--- START ---
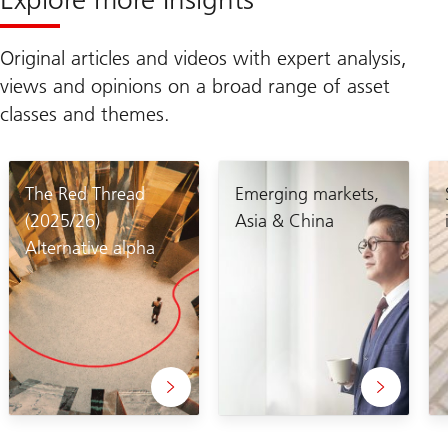
Original articles and videos with expert analysis,
views and opinions on a broad range of asset
classes and themes.
The Red Thread
Emerging markets,
(2025/26)
Asia & China
Alternative alpha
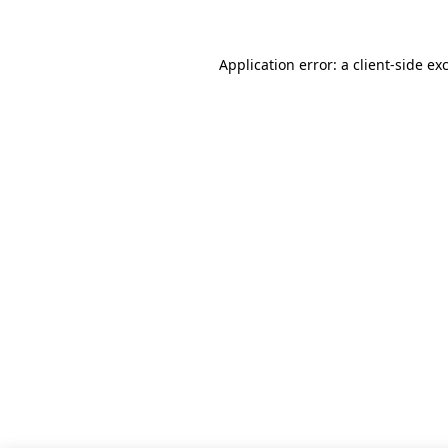
Application error: a client-side e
--- END ---
Task goal ▸ Leaving out all pictures, transcribe the listing exactly.

Finished task ▸
Original articles and videos with expert analysis,
views and opinions on a broad range of asset
classes and themes.
The Red Thread
Emerging markets,
(2025/26)
Asia & China
Alternative alpha
Application error: a client-side e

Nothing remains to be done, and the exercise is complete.